■ EXTRACT:
By Charan Saunders, All Africa
CAPE TOWN: Unethical hunting has exposed a community to dangerous, aggressive elephants rather than solving Human Elephant Conflict (HEC).
Following the recent killing of a collared elephant, along with four others in shootings in North Western Botswana, there has been a “noticeable increase in aggressive behaviour and two near-fatal charges of resident community members since November”, according to the Kalahari Wildlands Trust (KWT) who run a community conservation project in NG3 where the killing took place.
A total of 8 citizen elephant hunting quotas were raffled to wealthy hunters against the wishes of the community.
KWT report that the affected community repeatedly wrote to and met with government in an effort to stop the hunting, citing the following:
– No consultation with affected community stakeholders had yet taken place;
– Hunting in NG3 was against the wishes of resident communities as it threatens their conservation / tourism activities & goals;
– NG3’s existing, drought-stressed wildlife populations could not sustain the proposed offtake levels;
– It would cause an increase in aggressive behaviour in resident elephant populations thereby posing a danger to residents and tourists
Following subsequent interaction with government, no hunting will be allowed in NG3 in 2020, however there is a need to stop hunting in other areas such as NG2 and NG8, to create safe corridors to allow migration from Khaudom in Namibia to the Okavango delta. These areas not only provide critical water and grazing for elephants, but also possible tourism opportunities for these remote communities.

■ THE PROBLEM: Resume the news report on elephant hunting in northwestern Botswana, carrying it forward from its last sentence.

■ SUPPLIED ENTRIES:
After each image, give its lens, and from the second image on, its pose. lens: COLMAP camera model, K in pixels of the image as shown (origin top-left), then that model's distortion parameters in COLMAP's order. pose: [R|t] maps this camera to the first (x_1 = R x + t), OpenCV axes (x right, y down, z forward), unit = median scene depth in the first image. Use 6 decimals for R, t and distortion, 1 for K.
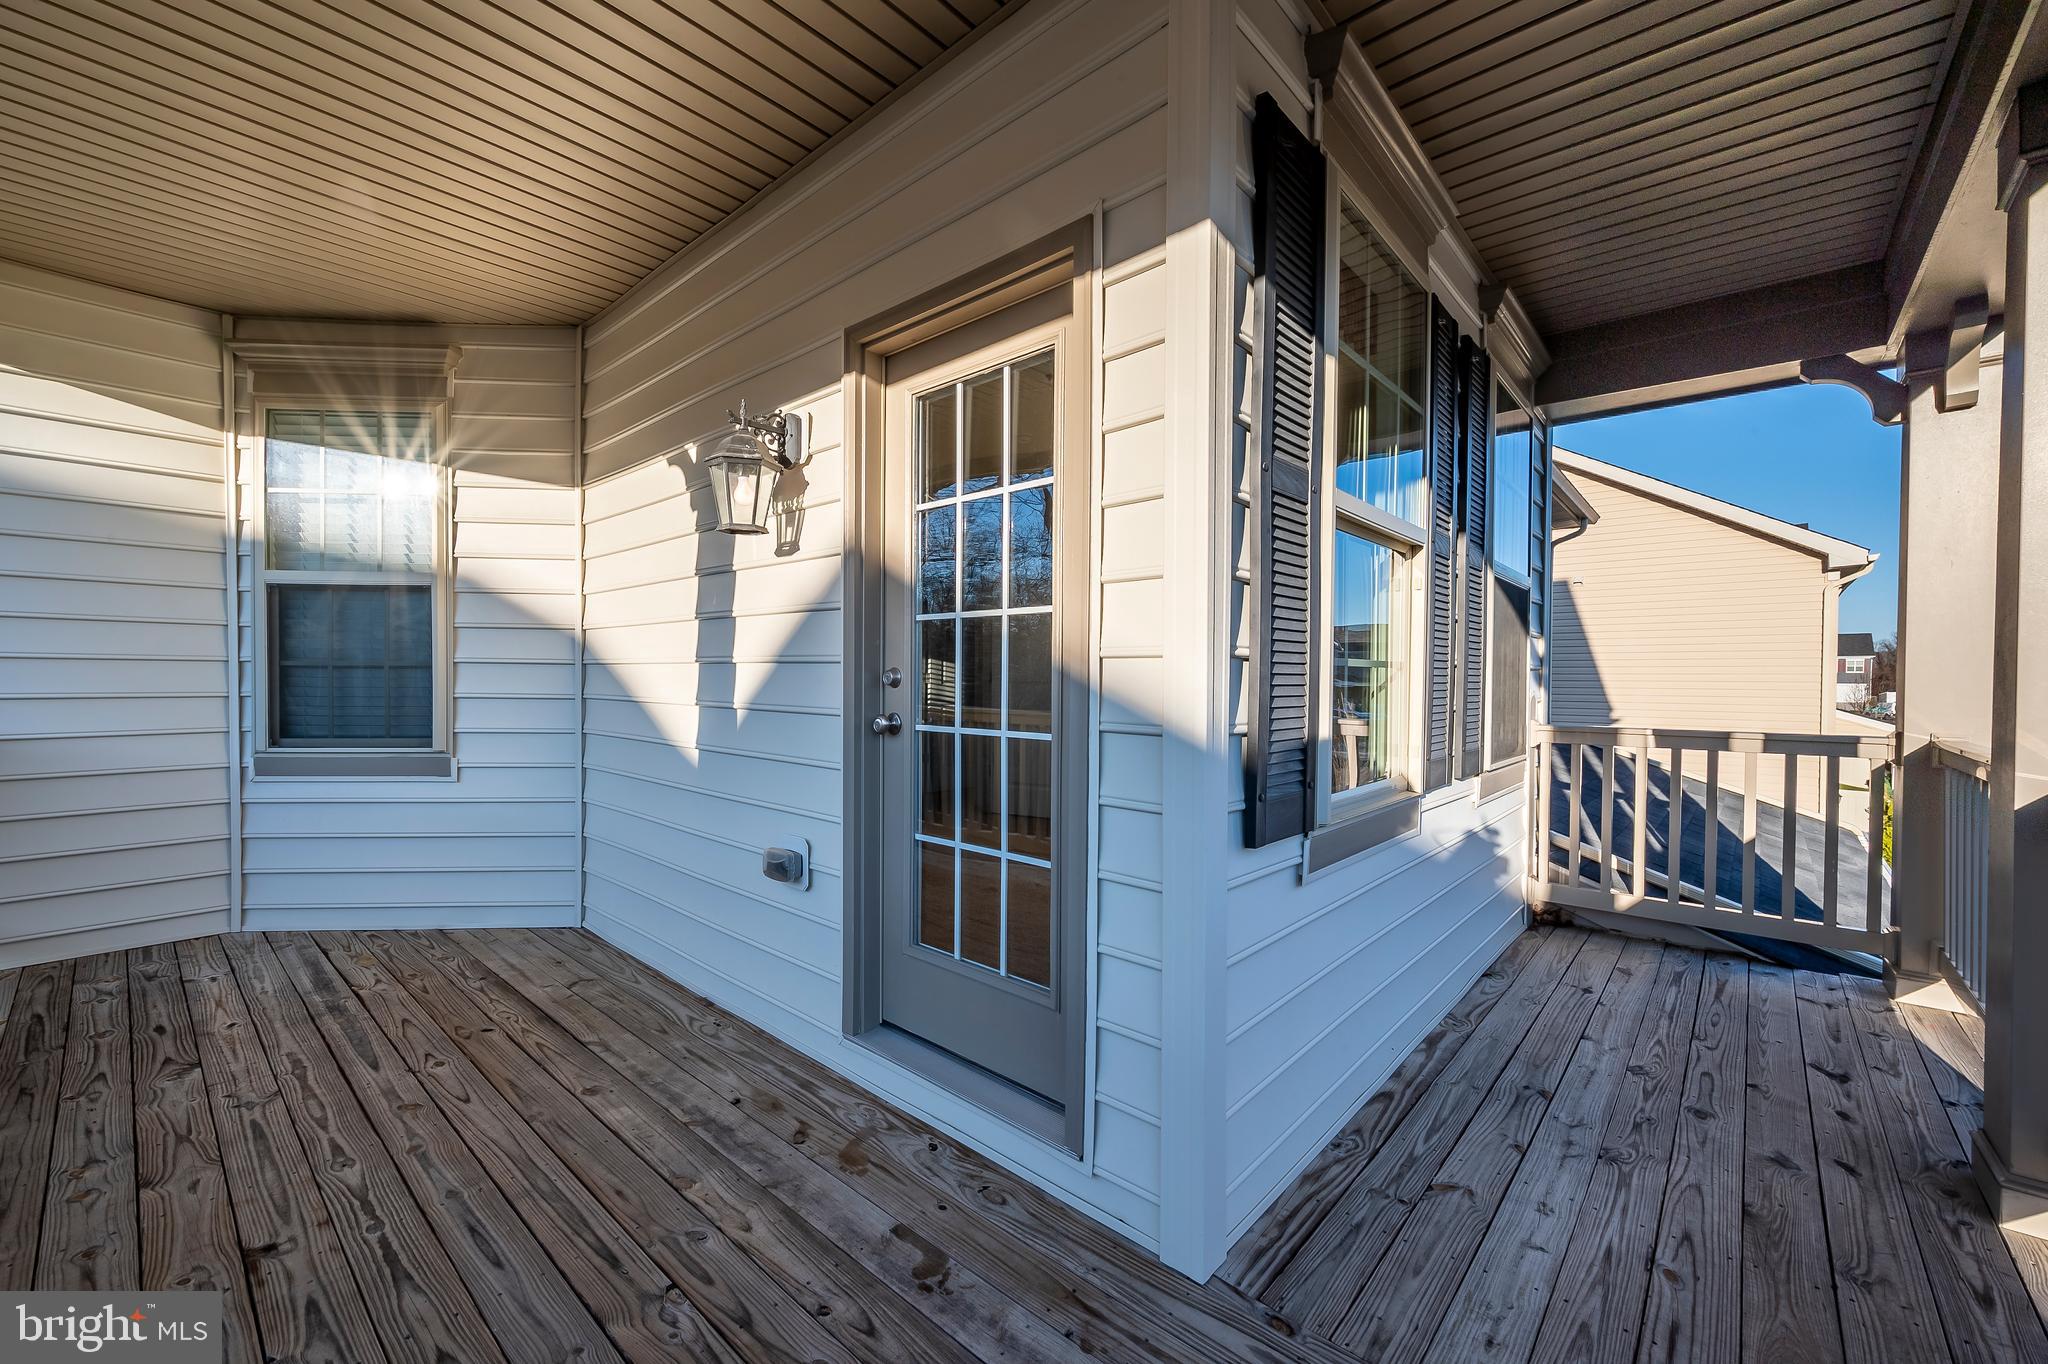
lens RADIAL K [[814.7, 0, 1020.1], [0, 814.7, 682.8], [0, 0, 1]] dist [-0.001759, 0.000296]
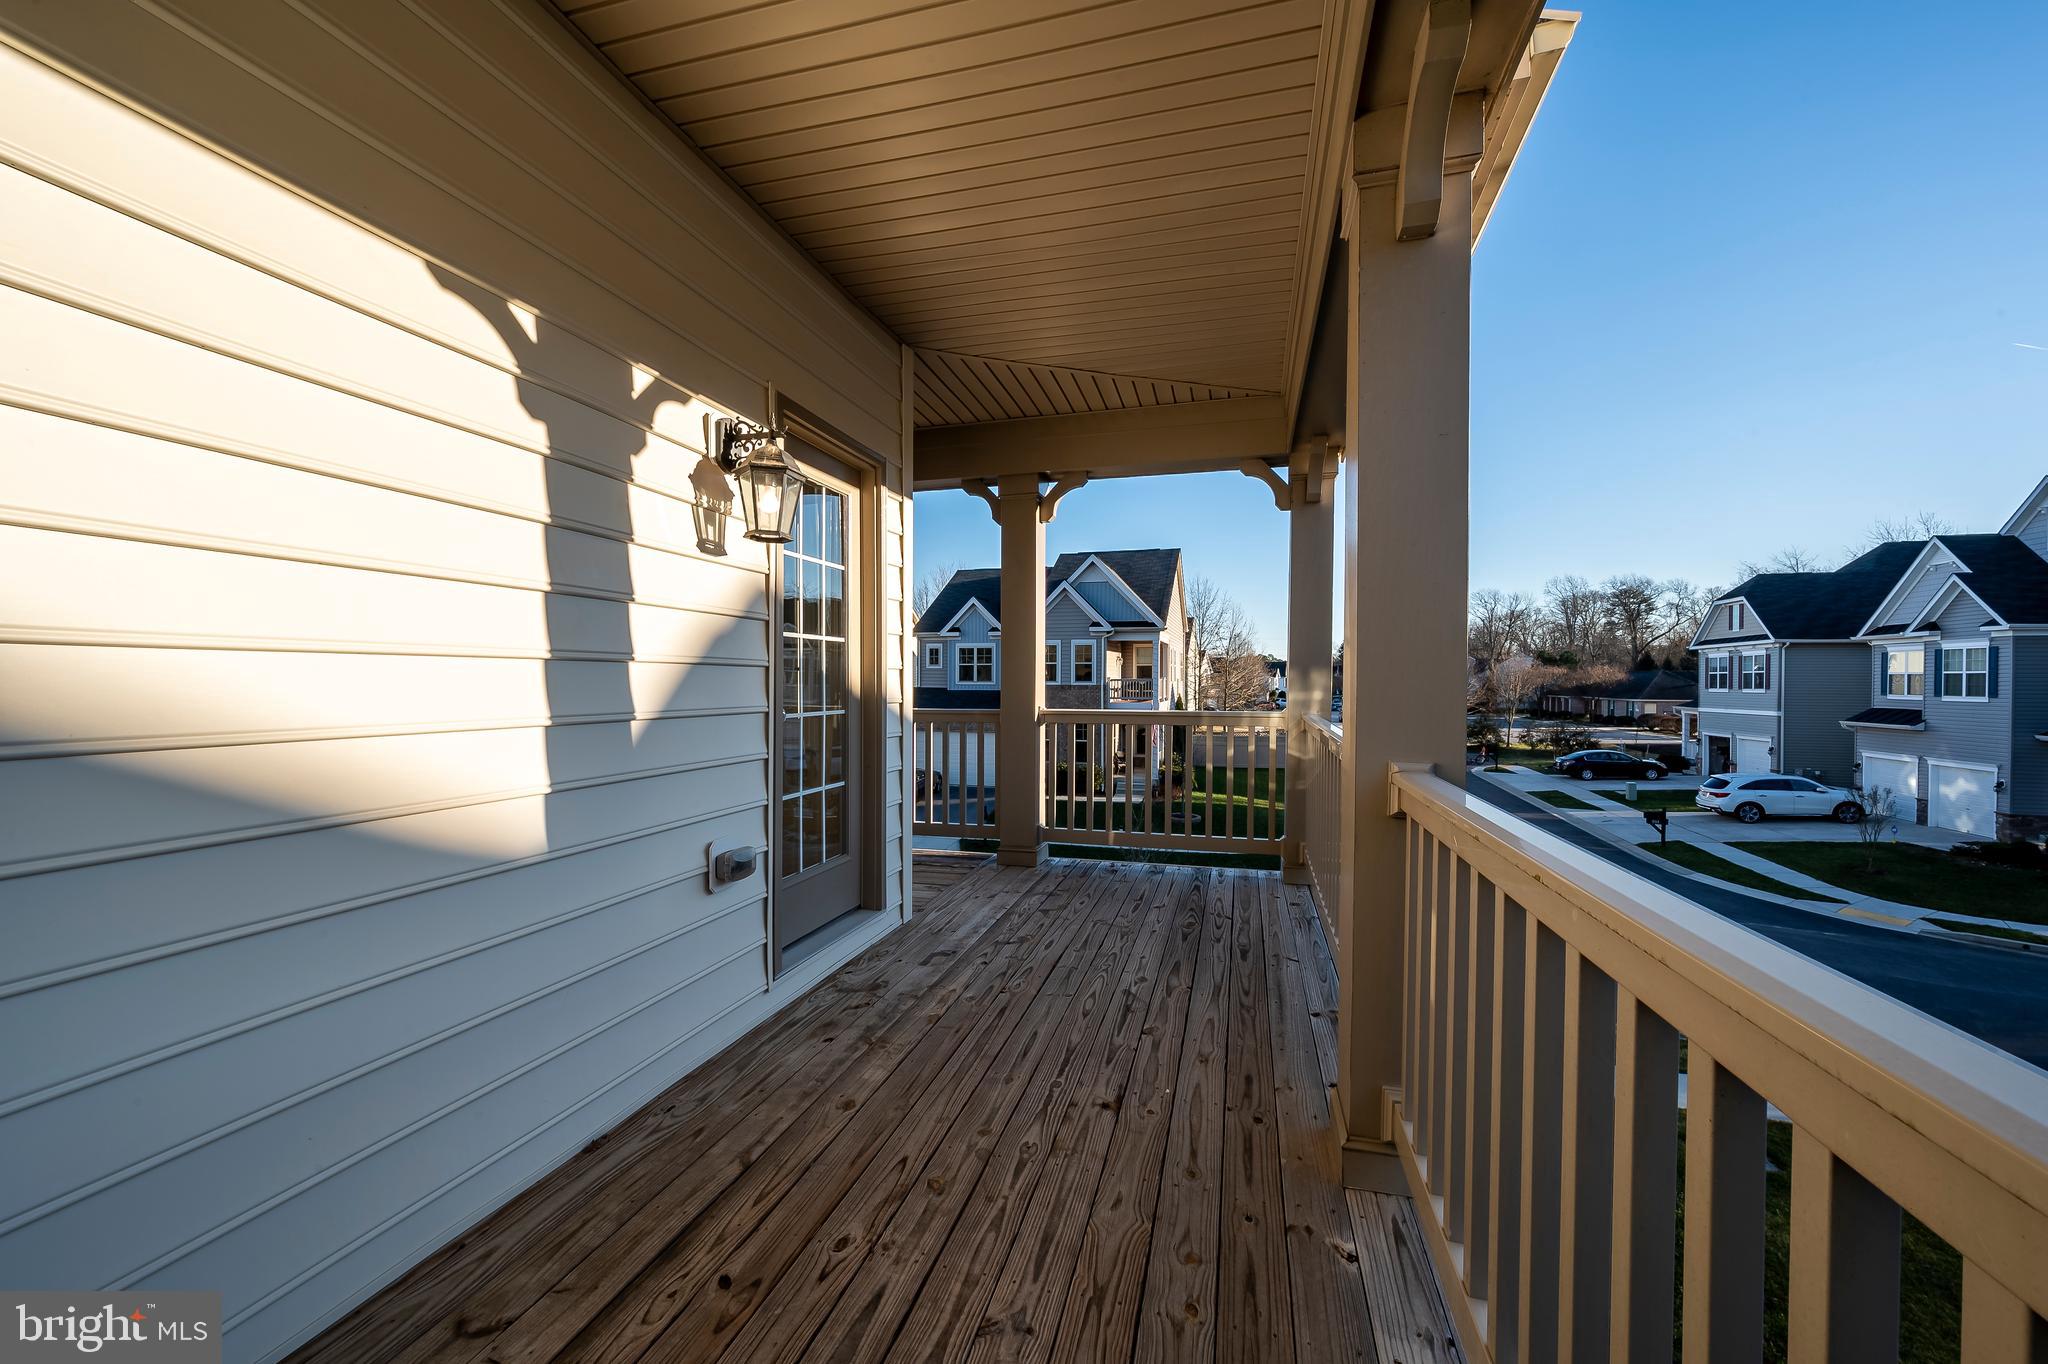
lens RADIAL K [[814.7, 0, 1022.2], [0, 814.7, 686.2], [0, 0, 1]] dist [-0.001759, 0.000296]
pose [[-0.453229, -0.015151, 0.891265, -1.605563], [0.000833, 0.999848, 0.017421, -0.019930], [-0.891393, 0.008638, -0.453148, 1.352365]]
--
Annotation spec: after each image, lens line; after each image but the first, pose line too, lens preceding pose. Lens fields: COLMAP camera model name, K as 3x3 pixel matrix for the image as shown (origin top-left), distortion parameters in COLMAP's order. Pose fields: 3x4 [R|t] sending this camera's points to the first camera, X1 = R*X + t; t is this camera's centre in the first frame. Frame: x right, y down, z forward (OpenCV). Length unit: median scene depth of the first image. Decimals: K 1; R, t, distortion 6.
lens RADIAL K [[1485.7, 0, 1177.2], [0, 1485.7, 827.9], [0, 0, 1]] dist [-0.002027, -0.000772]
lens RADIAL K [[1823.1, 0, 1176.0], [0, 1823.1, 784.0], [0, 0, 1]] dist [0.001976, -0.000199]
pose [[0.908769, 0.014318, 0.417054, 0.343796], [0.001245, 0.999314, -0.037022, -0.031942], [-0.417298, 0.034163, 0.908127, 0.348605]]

■ ANSWER TO THE EXERCISE:
The 2014 moratorium on elephant hunting which was lifted last year was seen by many as an attempt to regain the rural vote in the October elections, after the hunting season was specially extended to 30 November.
It began with the allocation of 72 elephant licenses by special concession, 86 raffled off to affluent citizens and 200 intended for the Open or International market – a total of 358 elephants.
The raffles for citizen licences saw up to 6,000 applicants competing for just 8 licences in one area and controversially, among the raffle winners was Pearl Markus, wife of the agricultural minister (who proposed the reinstatement of hunting in 2018).
In addition to the 358 hunting permits, a further 386 elephants were poached last year. Such a large-scale loss of bull elephants in what is considered to be their greatest refuge is unsustainable if poaching continues at the same rate.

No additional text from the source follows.